Page 94 of Her Psycho Beasts

“What happens if he steps off it?” Savage asks, his nose an inch away from the floor, delicately sniffing the stone.

“I imagine it’s like an IED,” Lyle says drolly. “As soon as I step off?—”

“Boom!” Savage cackles.

But my father doesn’t want me dead.

The sound of rock grating on rock resounds about the chamber, making our heads snap up, looking for the source.

“Not boom,” Scythe says. “Look.”

He’s pointing at a thick ledge that lines that entire room just below ceiling level. A cobra, open-mouthed in rage, is angled right at Lyle. Its stone throat is hollow.

“Not boom,” I agree, looking back down at the serpent spell. “It looks like they’ll shoot venom at you.”

It would be enough to incapacitate me, but kill anyone else.

I’d been taught how to read these markings since I was a child, little puzzles written with paper and pen. I could construct one well enough, but to unravel one as complex as this? That’s a different story. There are six identical lines sandwiched between longer instructions?—

Rock grinds on rock once again and I turn to see Eugene in the air, flapping next to a second serpent rotating to face us. A spear of anxiety shoots through me as my eagle eyes scan the ledge, looking for the fine lines in the stone that mark the presence of four more blocks with the potential to rotate towards us.

Six snakes.

And when the sixth snake turned it would likely trigger the shooting mechanism.

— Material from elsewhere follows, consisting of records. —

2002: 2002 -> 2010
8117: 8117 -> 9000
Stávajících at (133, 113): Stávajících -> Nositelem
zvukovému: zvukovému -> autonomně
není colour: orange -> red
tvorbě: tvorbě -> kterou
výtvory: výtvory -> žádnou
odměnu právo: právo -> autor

“They’re turning at one-minute intervals,” Lyle says quietly. “A safeguard against anyone that chooses not to move. You get hurt either way.”

Four minutes left and counting.

“Everyone, quiet!” I snap. I sit down in front of Lyle, crossing my legs and leaning right over to make sense of the spell.

So the rotating snakes explain the six identical instructions in the spell. The first is the trigger and the last line would be the instruction to shoot what I guessed was venom or some type of poison.

I take my fingernail and attempt to scratch off the instruction to trigger the movement of the first snake. But the blood has longsince seeped into the stone and my fingernail doesn’t even make a dent in the markings.

Deletion won’t work.

“Fuck,” I mutter.

Lyle’s power halos dangerously around him.

“Can’t Lyle use his telekinesis to push the stone down and step off it?” Savage asks.

“Honestly, I wouldn’t risk it,” I reply quickly. “The force would have to be exact.”

“Savage, come boost me up,” Scythe says, stepping up to the wall where the fourth serpent will appear any second. “I want to take a look at them.”

I don’t even bother looking at what they’re up to as Eugene gives a warning squawk, and five seconds later, rock grinds again.

So I can’t delete lines of the spell, but Uncle Ben thought that itispossible. My great grandfather probably had some safeguards in place in the event of someone setting it off by accident, right?

“What if we rip them off?” Savage grunts as Scythe clambers up his back to stand on his shoulders. “Lyle, can you yank them off?”

“Don’t!” I cry. “The spell will trigger if they’re tampered with.”

“What does it say will happen exactly?” Scythe asks. “It does smell like poison up here.”

I blink at the last line of the spell.